Exercitationes - pars prima

Une nouvelle petite tour qu'on vient de construire dans la rue Charles, vers le fleuve
Continuant mon programme d’exercices quotidien, je me suis fait imprimer hier le menu, comme je fais tous les matins pour voir à quelles tortures nouvelles je vais me soumettre ce jour-là, et hier, comme la semaine dernière, c’était encore une randonnée d’environ quarante-cinq minutes, de préférence à la campagne, mais en ville si nécessaire.

Un commentaire spirituel collé sur le mur d'un immeuble abandonné dans la rue Ouest
Comme il avait neigé et comme le copain comptait passer la plupart de sa journée chez un client (histoire de serveur HP qui ne marche pas comme prévu), je me suis décidé donc à faire une longue promenade tout seul en ville. Il ne faisait pas très beau samedi – il y avait de la neige fondante un peu partout sous un ciel sans couleur aucune – mais au moins il ne pleuvait pas. J’ai mis mes vieilles bottes noires Doc Martens que je ne porte presque plus (ma période skinhead étant passée il y a bien longtemps, hélas) et enfilant mon manteau de faux loden, mon foulard anglais rayé rouge, noir et blanc, mes jeans Levis et mon bonnet A & F, rayé aussi et acheté il y a des années à la première et seule boutique A & F à Manhattan alors, qui se trouvait parmi les boutiques touristiques du port de la rue du Sud, j’ai entrepris à faire la promenade obligée, en passant de la rue Perry à l’ouest, vers la rue Ouest et les bords du fleuve Hudson.

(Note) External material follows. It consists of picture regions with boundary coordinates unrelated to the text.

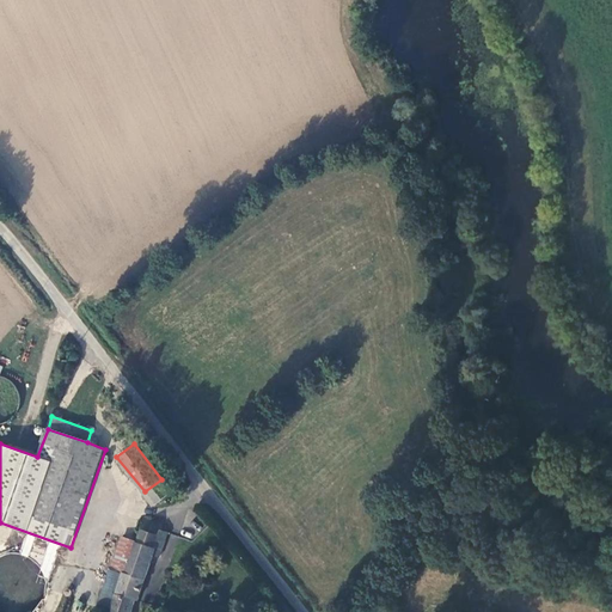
[(161,479),(145,491),(154,503),(169,491),(161,479)]
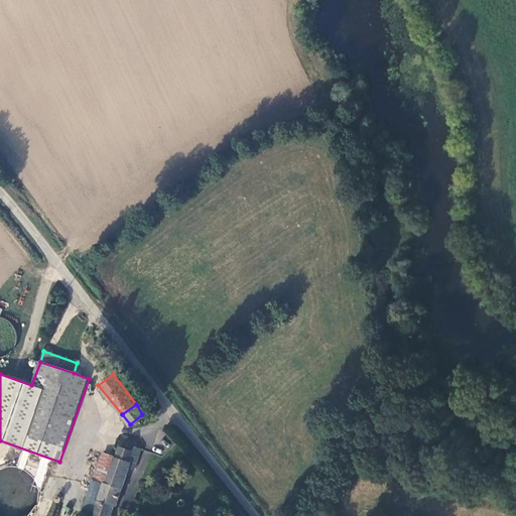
[(103,454),(94,480),(103,484),(94,515),(110,515),(113,505),(116,506),(132,456),(139,457),(140,449),(135,447),(137,442),(122,437),(115,457),(103,454)]
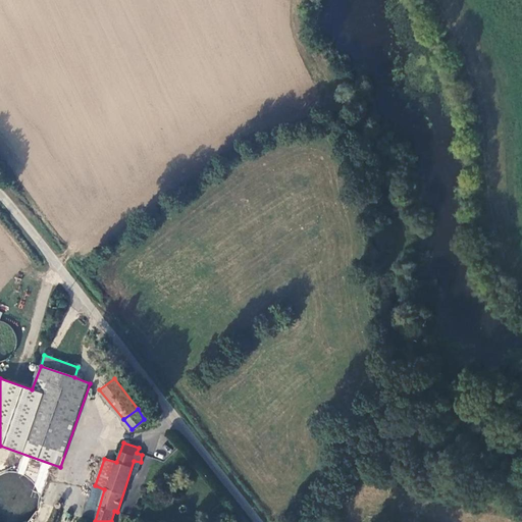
[(22,456),(16,472),(23,475),(31,459),(22,456)]
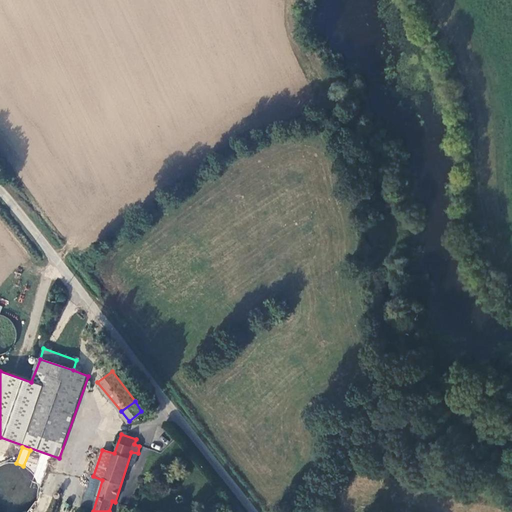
[(83,511),(93,511),(102,480),(93,476),(83,511)]
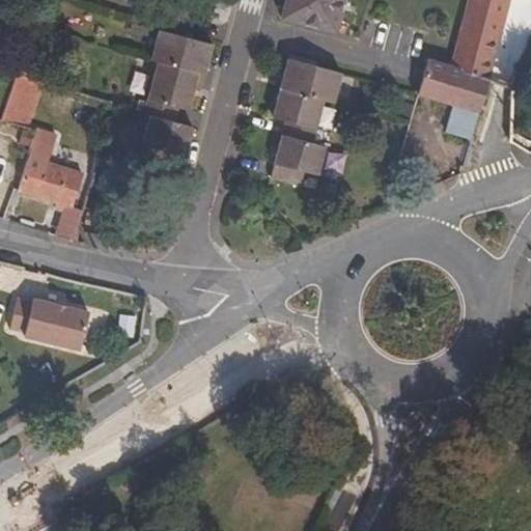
[(285,0),(281,17),(299,22),(334,31),(342,0),(285,0)]
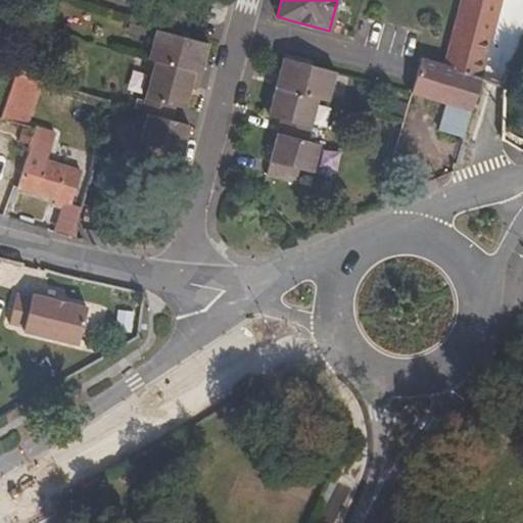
[(462,0),(443,70),(479,79),(498,0),(462,0)]
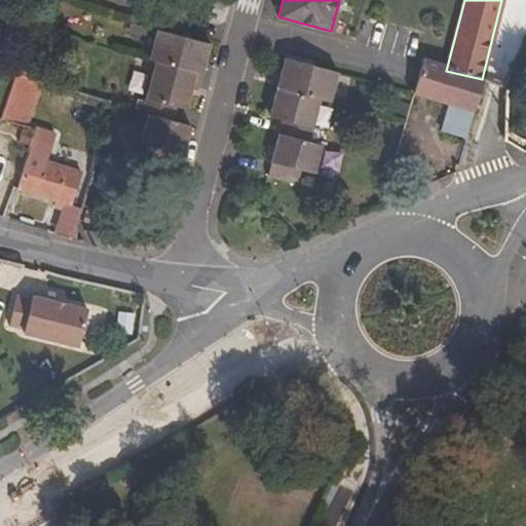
[(141,143),(184,154),(191,125),(173,120),(176,106),(188,109),(194,87),(198,87),(211,44),(158,30),(151,59),(156,61),(142,112),(149,115),(141,143)]
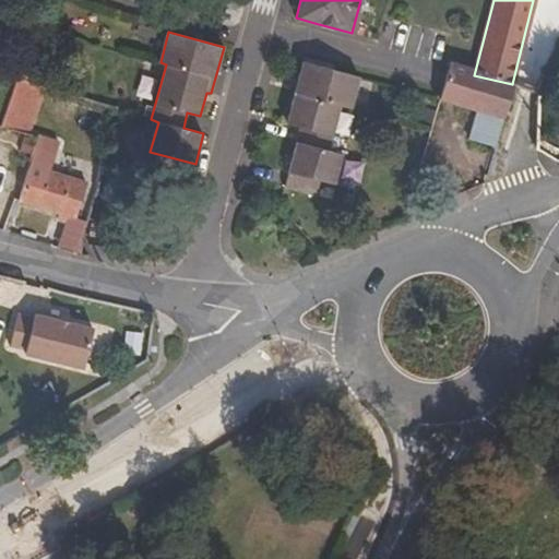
[(300,127),(283,186),(284,186),(316,195),(320,181),(333,185),(342,155),(329,151),(341,105),(349,108),(359,76),(336,70),(304,61),(287,123),(300,127)]
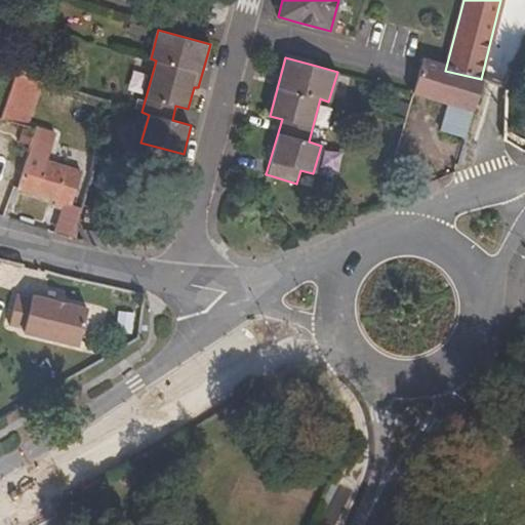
[(416,94),(438,101),(445,71),(421,64),(413,93),(416,94)]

L'autoroute du côté Ouest – non, ce n'est pas très joli
Là, j’ai « descendu » l’autoroute du côté Ouest, passant devant les vieux repaires gais assez louches datant d’avant le réaménagement de l’autoroute et qui sont maintenant ou fermés en attendant à être changés en propriétés de luxe résidentielles (le bar Keller dans l’ancien hôtel du même nom pour matelots en transit, l’un des premiers bars gais « cuir » de Manhattan), par exemple ou transformés temporairement en boutiques pour « aides maritales ».

Vers la Statue de la Liberté, à l'autre côté de la baie de New-York

Le Pré du nord enneigé, dans la ville du Parc de la Batterie
Il y a aussi de nouveaux « clubs pour gentlemen » pour les hétéros à la recherche de compagnie féminine. J’ai suivi la promenade qui longe le fleuve, en passant par le Centre mondial financier et la ville du parc de la Batterie, qui ressemble à un quartier de la Défense en immeubles résidentiels, un peu à l’écart de la ville qui le borde.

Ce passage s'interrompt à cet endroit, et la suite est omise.